Data records:
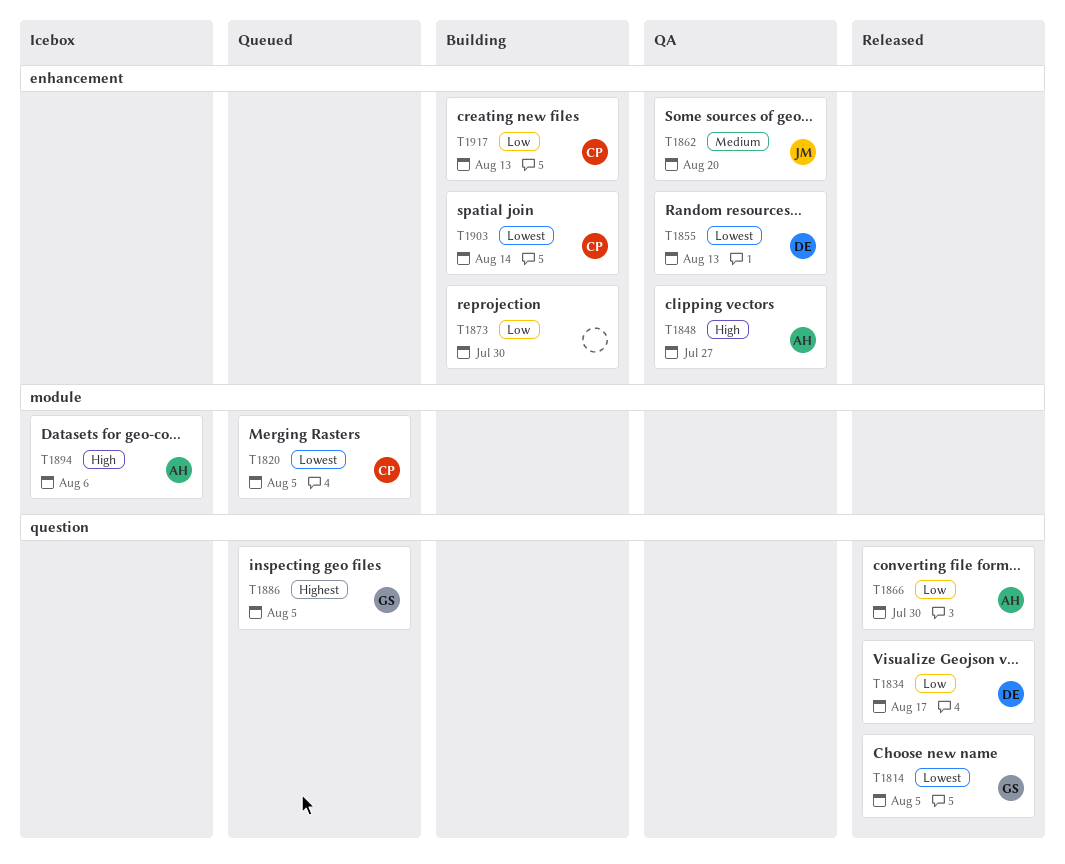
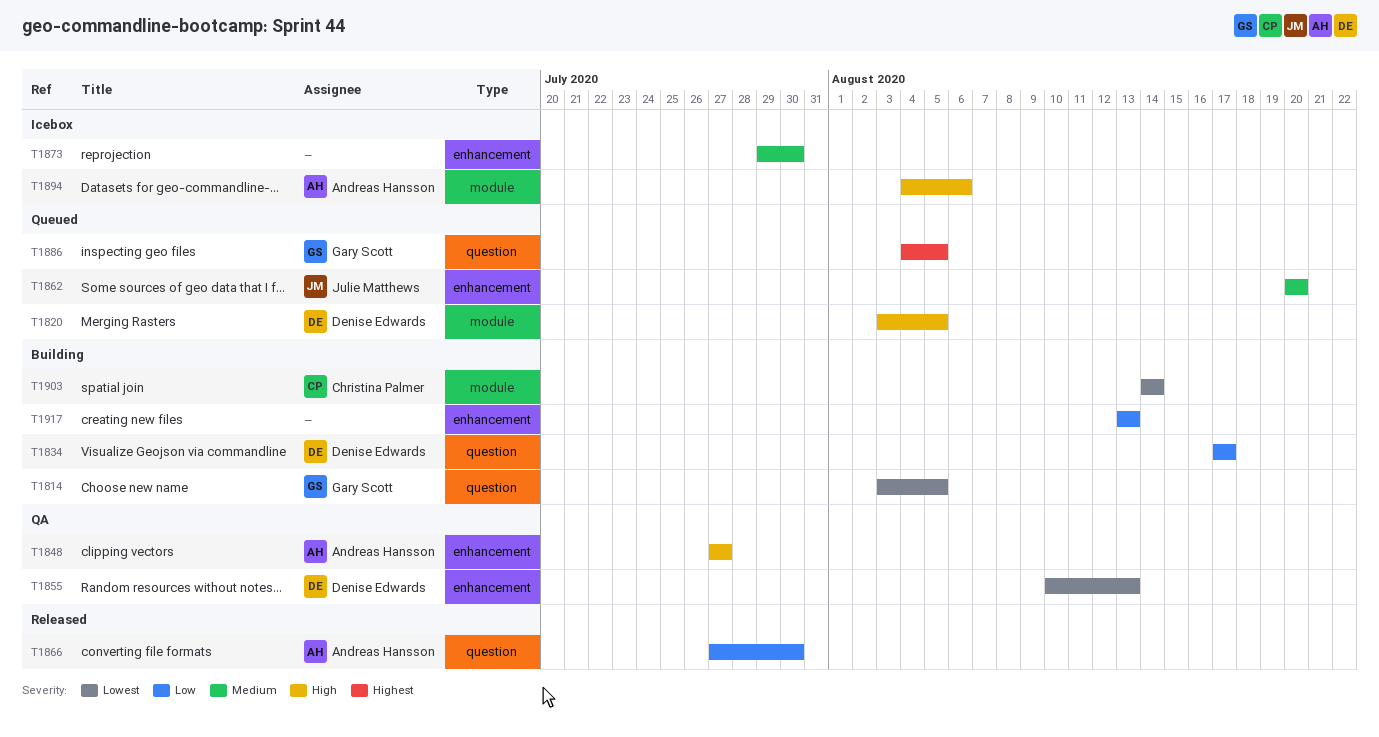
T1814, status: Released -> Building
T1820, owner: Christina Palmer -> Denise Edwards
T1820, priority: Lowest -> High
T1834, status: Released -> Building
T1862, status: QA -> Queued
T1873, status: Building -> Icebox
T1873, priority: Low -> Medium
T1903, label: enhancement -> module
T1917, owner: Christina Palmer -> none

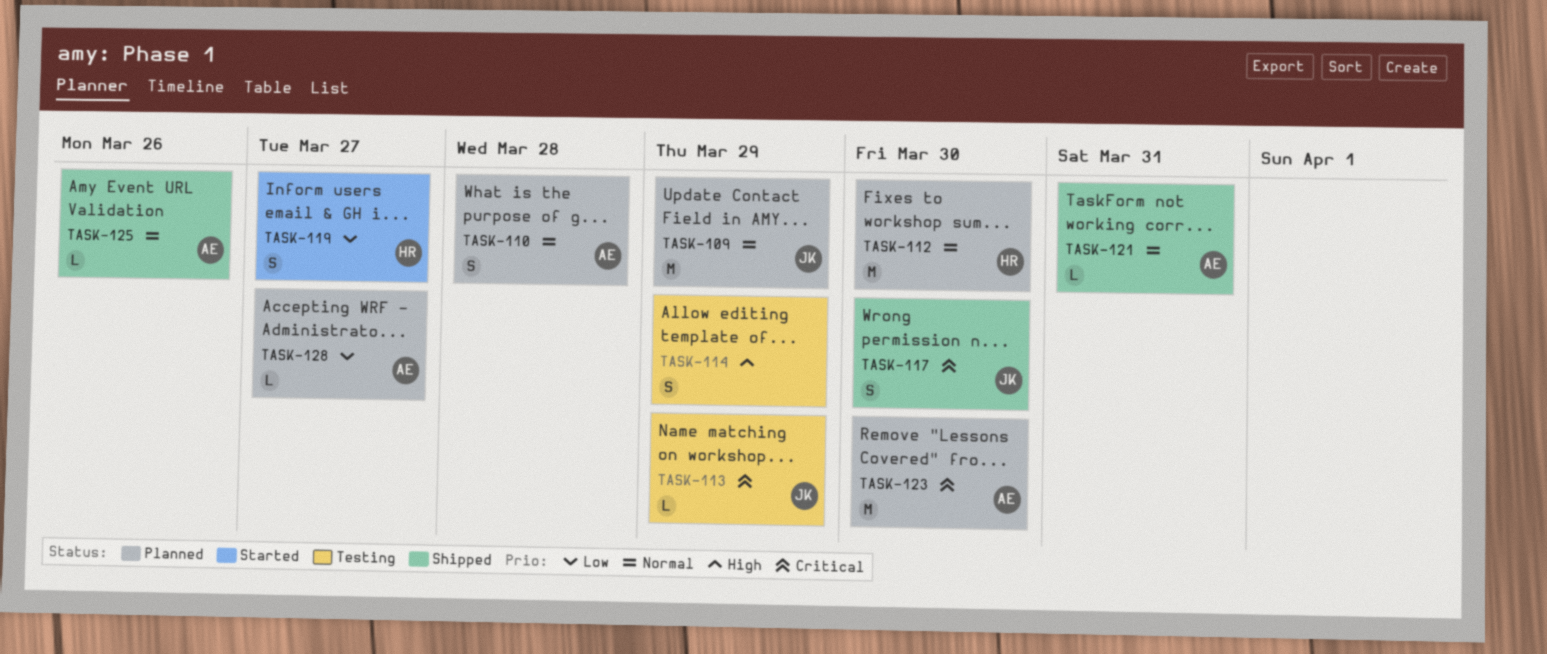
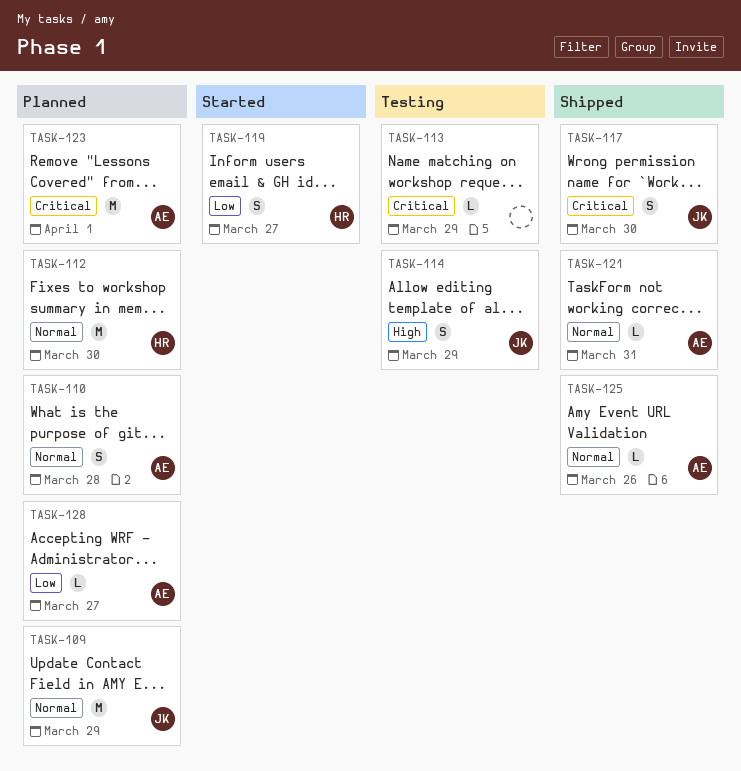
TASK-113, owner: JK -> none
TASK-114, owner: none -> JK
TASK-123, due: Mar 30 -> Apr 1

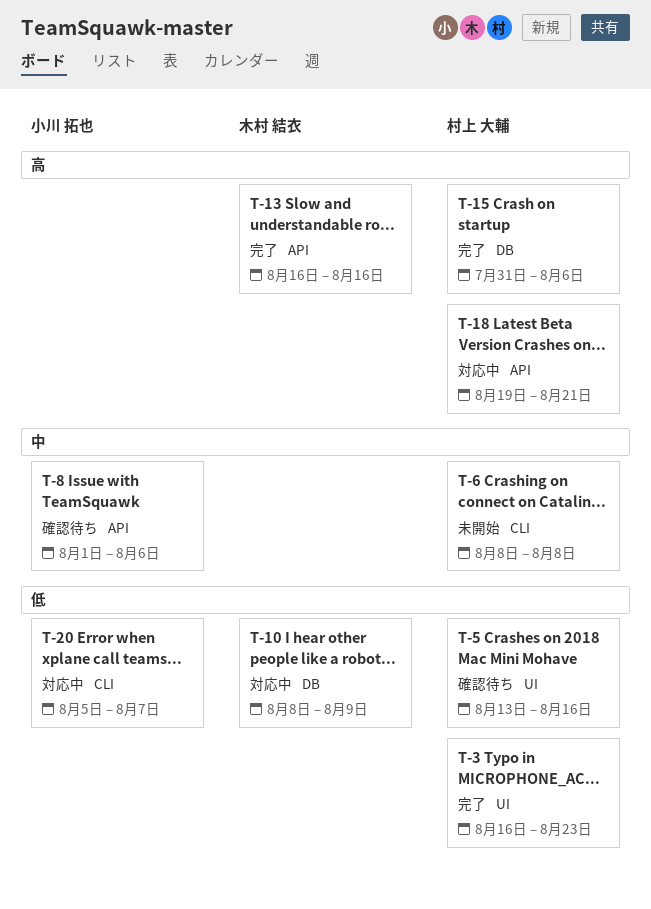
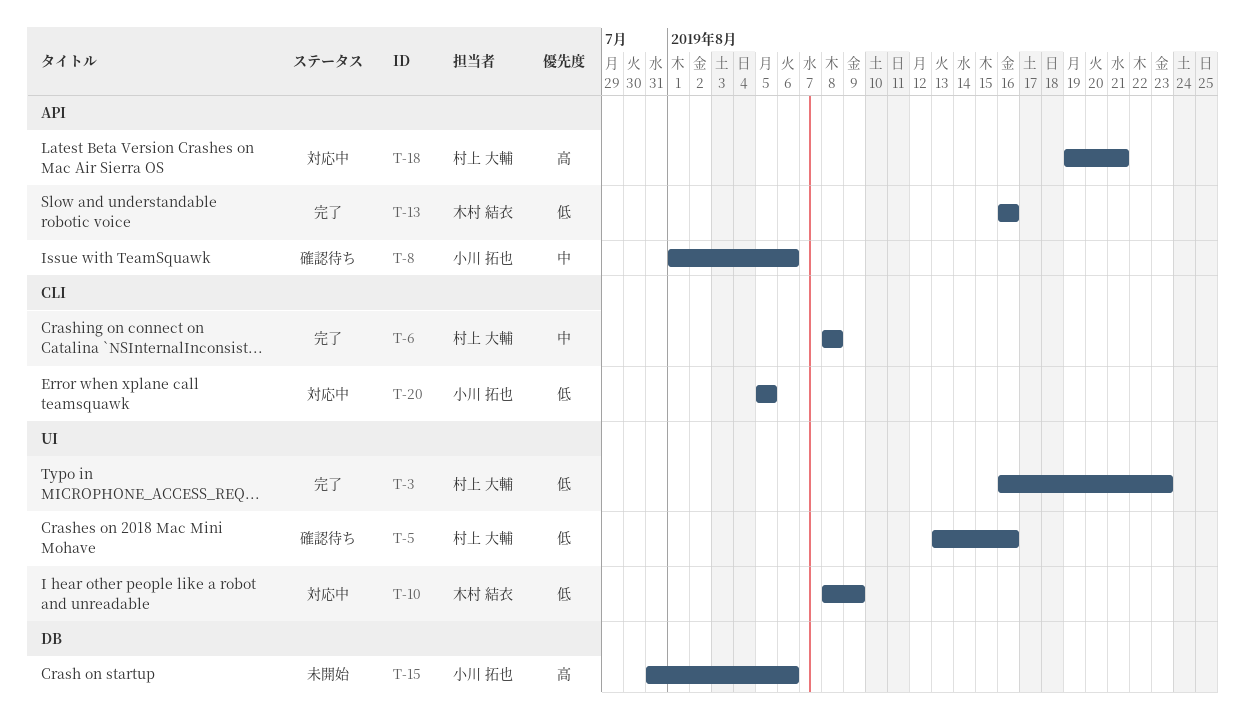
T-6, status: 未開始 -> 完了
T-10, label: DB -> UI
T-13, priority: 高 -> 低
T-15, status: 完了 -> 未開始
T-15, owner: 村上 大輔 -> 小川 拓也
T-20, due: Aug 7 -> Aug 5

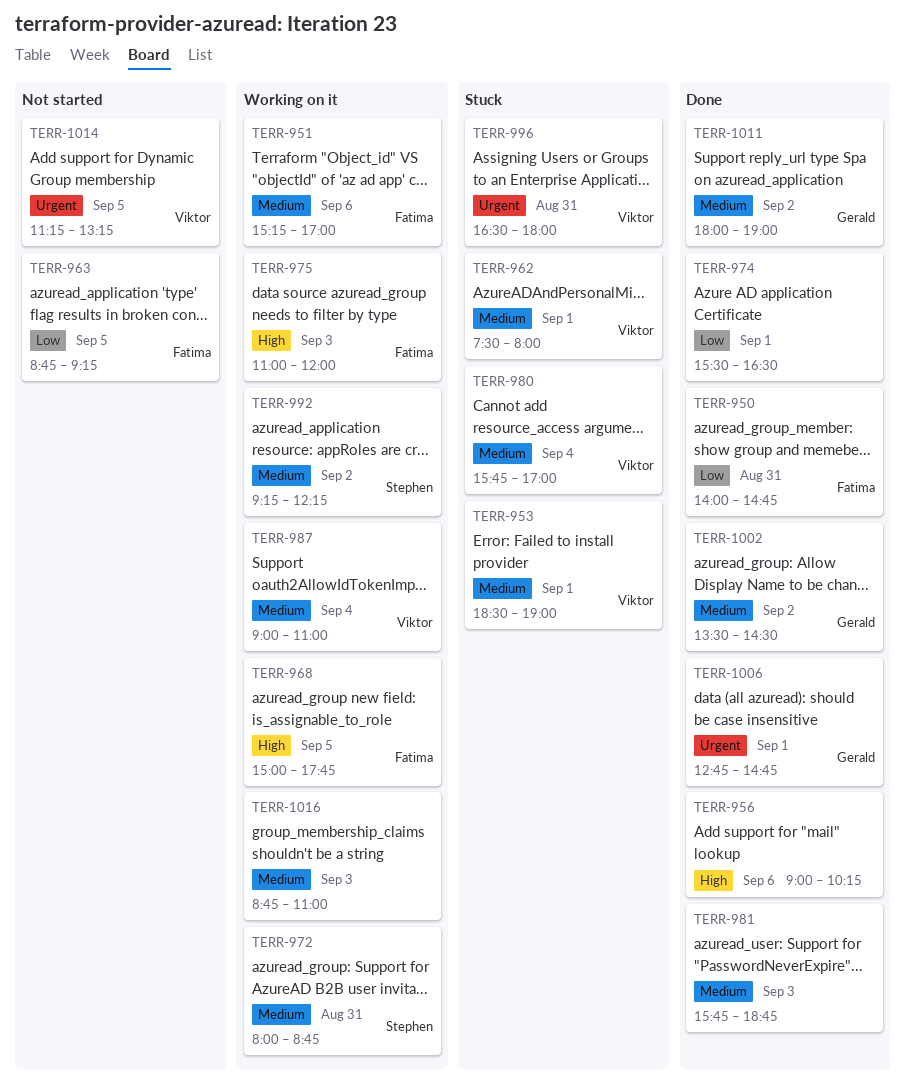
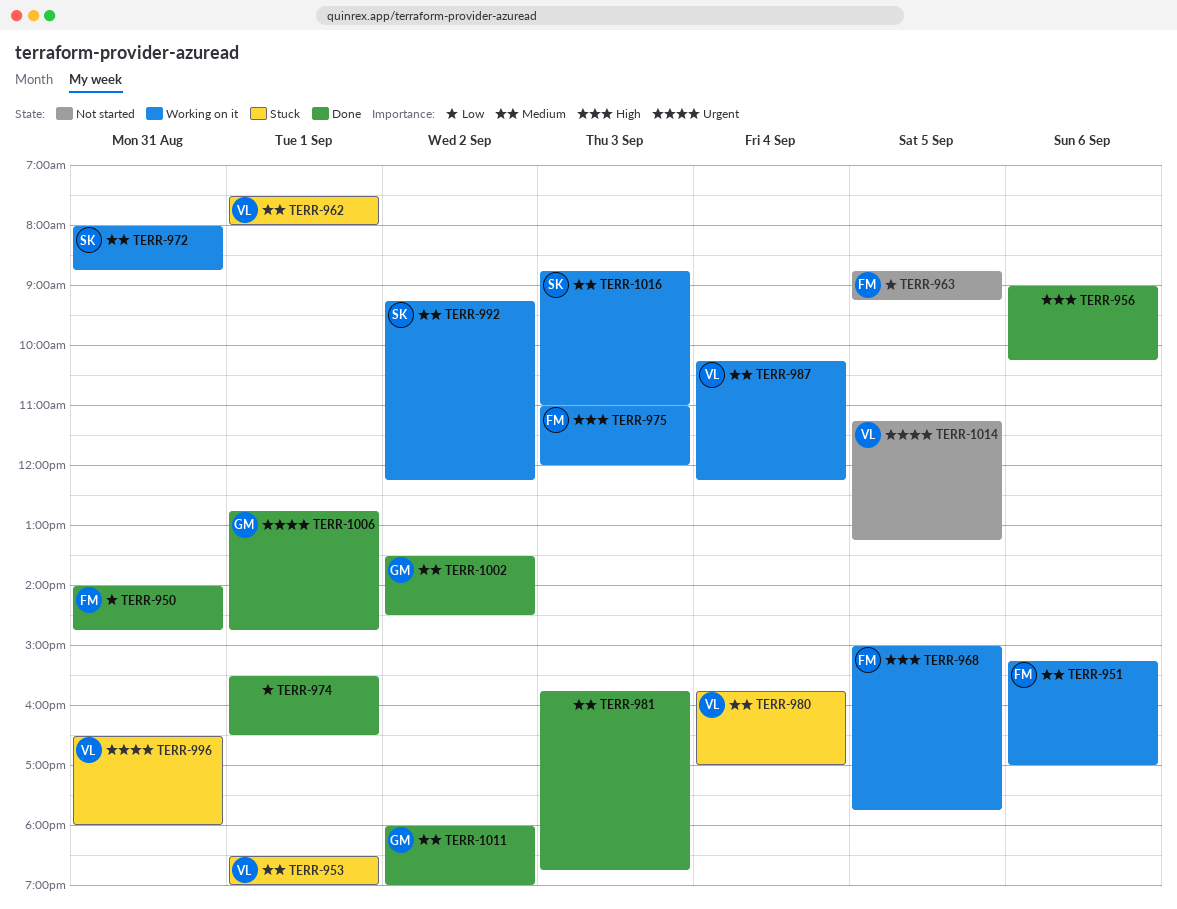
TERR-987, begins: 09:00 -> 10:15
TERR-987, ends: 11:00 -> 12:15
TERR-1016, owner: none -> Stephen

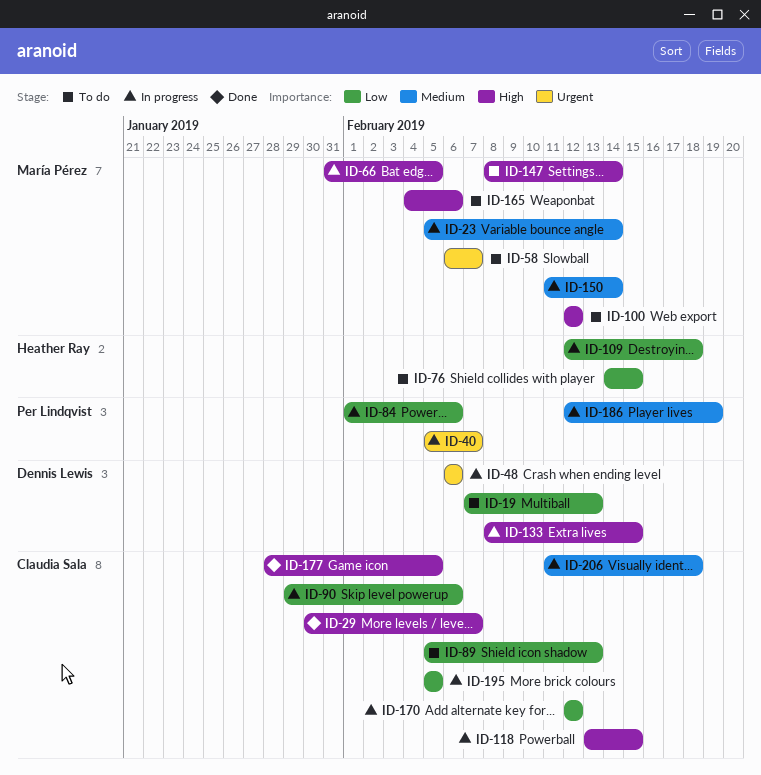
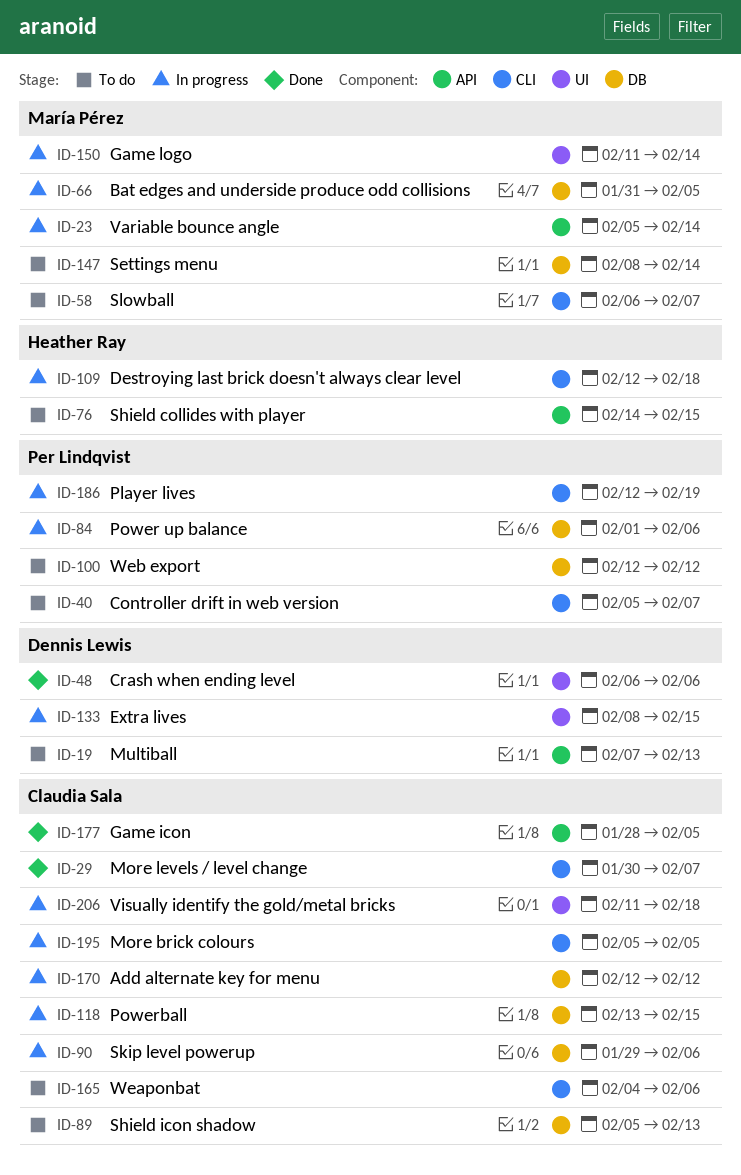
ID-40, status: In progress -> To do
ID-48, status: In progress -> Done
ID-100, owner: María Pérez -> Per Lindqvist
ID-165, owner: María Pérez -> Claudia Sala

What you will do: Word for word, write out the lines from the top of the records above down to the line holding "ID-48, status: In progress -> Done", inclusive, but not the pictures.

Answer for this exercise:
T1814, status: Released -> Building
T1820, owner: Christina Palmer -> Denise Edwards
T1820, priority: Lowest -> High
T1834, status: Released -> Building
T1862, status: QA -> Queued
T1873, status: Building -> Icebox
T1873, priority: Low -> Medium
T1903, label: enhancement -> module
T1917, owner: Christina Palmer -> none

TASK-113, owner: JK -> none
TASK-114, owner: none -> JK
TASK-123, due: Mar 30 -> Apr 1

T-6, status: 未開始 -> 完了
T-10, label: DB -> UI
T-13, priority: 高 -> 低
T-15, status: 完了 -> 未開始
T-15, owner: 村上 大輔 -> 小川 拓也
T-20, due: Aug 7 -> Aug 5

TERR-987, begins: 09:00 -> 10:15
TERR-987, ends: 11:00 -> 12:15
TERR-1016, owner: none -> Stephen

ID-40, status: In progress -> To do
ID-48, status: In progress -> Done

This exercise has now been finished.